Outside the lab building, Einer Wayfarer glanced at her watch.  It was not quite 8.30, and she was ready for bed, unaccustomed to the long active hours on the hill, which were so different from her sedentary days behind a desk in her office, at the library, or in the classroom. She was surprised to find that she could read the hands of her wristwatch in the moonlight – the waxing moon was only slightly more than half full, yet she noticed her squat shadow running ahead of her sharp along the stony ground. In Lassiter the lardy moon was never this bright, even full. Here, colors were discernible in the clear desert moonlight. You could read poetry by it, Wayfarer thought – hell, you could write poetry by it, if you were that sort of person. If you were that sort of person.
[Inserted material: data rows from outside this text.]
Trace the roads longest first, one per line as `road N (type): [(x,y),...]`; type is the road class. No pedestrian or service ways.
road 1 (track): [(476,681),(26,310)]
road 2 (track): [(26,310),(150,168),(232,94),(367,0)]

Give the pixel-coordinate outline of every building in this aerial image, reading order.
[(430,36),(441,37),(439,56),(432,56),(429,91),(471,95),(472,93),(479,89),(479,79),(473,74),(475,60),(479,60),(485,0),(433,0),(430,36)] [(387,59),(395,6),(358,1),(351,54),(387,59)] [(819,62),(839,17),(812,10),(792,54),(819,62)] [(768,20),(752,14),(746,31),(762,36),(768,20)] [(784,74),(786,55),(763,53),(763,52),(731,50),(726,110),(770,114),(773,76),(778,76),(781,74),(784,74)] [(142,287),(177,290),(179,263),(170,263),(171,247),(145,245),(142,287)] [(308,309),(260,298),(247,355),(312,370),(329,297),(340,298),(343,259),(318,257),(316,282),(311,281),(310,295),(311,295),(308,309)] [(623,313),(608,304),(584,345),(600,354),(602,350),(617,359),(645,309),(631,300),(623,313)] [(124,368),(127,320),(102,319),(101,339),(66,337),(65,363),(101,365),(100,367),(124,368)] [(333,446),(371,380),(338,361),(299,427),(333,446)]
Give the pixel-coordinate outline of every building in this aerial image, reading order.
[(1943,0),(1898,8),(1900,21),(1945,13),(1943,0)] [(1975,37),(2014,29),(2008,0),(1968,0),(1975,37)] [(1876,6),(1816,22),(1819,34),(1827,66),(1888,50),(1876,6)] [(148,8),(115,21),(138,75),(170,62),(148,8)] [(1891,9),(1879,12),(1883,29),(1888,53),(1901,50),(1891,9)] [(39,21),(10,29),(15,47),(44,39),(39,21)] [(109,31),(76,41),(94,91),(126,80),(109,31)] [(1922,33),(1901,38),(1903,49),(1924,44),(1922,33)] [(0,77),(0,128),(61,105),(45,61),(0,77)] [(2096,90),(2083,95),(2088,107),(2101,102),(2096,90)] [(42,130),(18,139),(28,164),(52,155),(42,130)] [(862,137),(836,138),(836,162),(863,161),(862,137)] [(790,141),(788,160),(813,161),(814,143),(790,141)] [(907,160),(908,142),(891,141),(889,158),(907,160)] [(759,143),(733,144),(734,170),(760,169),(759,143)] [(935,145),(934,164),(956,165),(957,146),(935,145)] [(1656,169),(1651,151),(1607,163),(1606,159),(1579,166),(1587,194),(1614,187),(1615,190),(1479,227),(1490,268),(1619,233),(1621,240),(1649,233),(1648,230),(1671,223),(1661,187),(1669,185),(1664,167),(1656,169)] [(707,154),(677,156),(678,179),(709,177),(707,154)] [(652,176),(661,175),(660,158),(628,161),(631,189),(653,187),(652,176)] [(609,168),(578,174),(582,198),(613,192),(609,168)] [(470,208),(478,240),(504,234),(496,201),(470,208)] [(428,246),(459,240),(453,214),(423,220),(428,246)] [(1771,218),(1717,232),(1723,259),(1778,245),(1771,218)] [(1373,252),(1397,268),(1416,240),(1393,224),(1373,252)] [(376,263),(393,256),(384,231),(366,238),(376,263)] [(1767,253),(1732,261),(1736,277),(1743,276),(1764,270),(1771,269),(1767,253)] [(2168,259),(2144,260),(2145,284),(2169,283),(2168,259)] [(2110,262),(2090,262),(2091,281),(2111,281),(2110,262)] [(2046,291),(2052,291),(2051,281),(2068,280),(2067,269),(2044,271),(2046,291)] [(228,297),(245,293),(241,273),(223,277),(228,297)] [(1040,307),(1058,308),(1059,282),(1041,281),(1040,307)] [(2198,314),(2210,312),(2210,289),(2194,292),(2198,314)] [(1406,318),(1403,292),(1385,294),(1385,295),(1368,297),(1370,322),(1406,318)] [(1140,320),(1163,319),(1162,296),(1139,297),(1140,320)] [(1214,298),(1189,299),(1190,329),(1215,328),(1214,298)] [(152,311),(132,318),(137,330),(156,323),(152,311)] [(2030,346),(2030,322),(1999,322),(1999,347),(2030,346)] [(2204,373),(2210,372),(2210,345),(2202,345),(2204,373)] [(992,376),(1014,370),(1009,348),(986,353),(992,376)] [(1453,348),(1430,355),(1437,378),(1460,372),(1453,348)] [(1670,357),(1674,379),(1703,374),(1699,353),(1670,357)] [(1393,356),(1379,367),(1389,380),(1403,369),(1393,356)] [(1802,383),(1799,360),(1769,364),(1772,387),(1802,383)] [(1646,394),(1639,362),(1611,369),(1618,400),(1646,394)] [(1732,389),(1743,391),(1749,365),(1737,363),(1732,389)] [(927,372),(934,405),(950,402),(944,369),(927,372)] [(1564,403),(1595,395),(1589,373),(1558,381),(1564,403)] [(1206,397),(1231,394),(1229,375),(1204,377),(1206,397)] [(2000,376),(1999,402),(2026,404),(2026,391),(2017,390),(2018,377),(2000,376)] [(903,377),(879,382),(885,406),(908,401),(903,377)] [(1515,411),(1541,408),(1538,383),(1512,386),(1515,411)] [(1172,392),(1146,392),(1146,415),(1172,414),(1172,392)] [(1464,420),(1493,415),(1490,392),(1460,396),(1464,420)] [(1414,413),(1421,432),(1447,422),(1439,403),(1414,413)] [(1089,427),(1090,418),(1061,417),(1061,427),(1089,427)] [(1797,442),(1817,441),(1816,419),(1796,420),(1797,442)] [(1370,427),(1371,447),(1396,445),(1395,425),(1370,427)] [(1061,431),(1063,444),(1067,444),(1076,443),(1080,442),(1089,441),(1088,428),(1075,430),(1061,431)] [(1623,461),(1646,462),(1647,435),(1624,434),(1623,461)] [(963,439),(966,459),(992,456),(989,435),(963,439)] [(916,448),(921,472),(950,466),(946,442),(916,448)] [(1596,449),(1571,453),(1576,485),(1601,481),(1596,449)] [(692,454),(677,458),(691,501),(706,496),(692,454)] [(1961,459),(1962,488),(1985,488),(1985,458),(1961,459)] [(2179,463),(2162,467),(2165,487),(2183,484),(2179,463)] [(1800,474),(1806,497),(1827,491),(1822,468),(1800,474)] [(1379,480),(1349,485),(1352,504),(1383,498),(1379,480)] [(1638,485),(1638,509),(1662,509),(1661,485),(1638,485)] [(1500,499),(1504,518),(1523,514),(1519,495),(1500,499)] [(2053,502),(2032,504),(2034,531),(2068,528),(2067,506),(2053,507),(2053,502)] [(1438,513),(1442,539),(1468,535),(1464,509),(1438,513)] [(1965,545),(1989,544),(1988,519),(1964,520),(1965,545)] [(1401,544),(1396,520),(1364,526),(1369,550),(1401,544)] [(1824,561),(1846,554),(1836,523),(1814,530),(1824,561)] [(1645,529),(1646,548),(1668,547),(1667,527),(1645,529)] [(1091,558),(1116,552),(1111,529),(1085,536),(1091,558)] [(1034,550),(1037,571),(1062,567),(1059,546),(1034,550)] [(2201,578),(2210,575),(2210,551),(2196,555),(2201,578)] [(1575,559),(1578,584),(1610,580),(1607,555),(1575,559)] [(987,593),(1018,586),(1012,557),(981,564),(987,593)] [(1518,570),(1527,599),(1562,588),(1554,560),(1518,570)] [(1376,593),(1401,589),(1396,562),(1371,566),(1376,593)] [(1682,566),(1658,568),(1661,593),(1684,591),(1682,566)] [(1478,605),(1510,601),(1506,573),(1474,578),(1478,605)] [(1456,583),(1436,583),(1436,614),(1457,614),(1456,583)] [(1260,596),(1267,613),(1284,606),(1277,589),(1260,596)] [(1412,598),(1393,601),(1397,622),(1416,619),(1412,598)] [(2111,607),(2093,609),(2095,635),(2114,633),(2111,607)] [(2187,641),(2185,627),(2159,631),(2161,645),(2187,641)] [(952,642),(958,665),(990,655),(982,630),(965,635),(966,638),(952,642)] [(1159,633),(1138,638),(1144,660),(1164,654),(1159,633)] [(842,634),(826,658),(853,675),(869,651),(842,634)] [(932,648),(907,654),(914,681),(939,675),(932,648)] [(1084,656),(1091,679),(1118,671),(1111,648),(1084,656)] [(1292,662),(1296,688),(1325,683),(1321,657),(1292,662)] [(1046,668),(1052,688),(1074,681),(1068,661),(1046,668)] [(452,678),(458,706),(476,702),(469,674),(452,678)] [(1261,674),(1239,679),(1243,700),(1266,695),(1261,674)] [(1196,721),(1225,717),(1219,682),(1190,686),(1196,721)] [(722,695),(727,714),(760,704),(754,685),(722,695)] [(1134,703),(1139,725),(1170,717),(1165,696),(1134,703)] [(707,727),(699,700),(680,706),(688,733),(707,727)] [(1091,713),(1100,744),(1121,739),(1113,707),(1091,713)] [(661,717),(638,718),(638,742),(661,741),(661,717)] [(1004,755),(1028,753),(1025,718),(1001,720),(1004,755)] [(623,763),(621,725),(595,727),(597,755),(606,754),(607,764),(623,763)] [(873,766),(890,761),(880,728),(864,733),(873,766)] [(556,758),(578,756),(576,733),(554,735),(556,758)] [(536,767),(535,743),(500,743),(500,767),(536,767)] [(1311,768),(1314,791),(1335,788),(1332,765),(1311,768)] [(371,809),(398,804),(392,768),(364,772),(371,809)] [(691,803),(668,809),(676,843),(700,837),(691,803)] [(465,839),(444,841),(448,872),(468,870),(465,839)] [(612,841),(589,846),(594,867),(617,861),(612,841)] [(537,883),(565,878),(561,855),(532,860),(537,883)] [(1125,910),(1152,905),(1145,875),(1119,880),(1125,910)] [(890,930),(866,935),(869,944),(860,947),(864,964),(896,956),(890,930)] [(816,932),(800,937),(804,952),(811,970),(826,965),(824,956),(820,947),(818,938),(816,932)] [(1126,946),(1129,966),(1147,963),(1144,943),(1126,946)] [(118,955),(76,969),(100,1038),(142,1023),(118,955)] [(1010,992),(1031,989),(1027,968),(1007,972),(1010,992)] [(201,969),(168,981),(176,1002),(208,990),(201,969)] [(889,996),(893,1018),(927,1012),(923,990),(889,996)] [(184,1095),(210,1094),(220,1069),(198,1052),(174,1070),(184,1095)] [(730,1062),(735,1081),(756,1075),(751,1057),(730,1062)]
As though intent on enabling such romantic pursuits, the moon lit two spots of bright color as the professor passed downhill of the shadowed dining tent: aniline pink hair and a man’s white shirt – two figures, leaning together against the end of one of the tables. Mikka the ex-cook/photographer and the elusive Dario had found a way to pass the evening that didn’t involve tiresome record-keeping in the ill-lit lab.

Unsurprised, Wayfarer looked and then looked away. To judge by the intimacy of their embrace, she concluded that the rearrangement of kitchen duties hadn’t impaired their acquaintance. It occurred to her to sympathize briefly with Avsa Szeringka for having to supervise the young man as a graduate student.  He seemed to be expert at simultaneously eluding unwanted contact and attracting attention to himself, a curiously infuriating skill set for an academic advisor to wrangle, and likely to create disruptions in a research setting.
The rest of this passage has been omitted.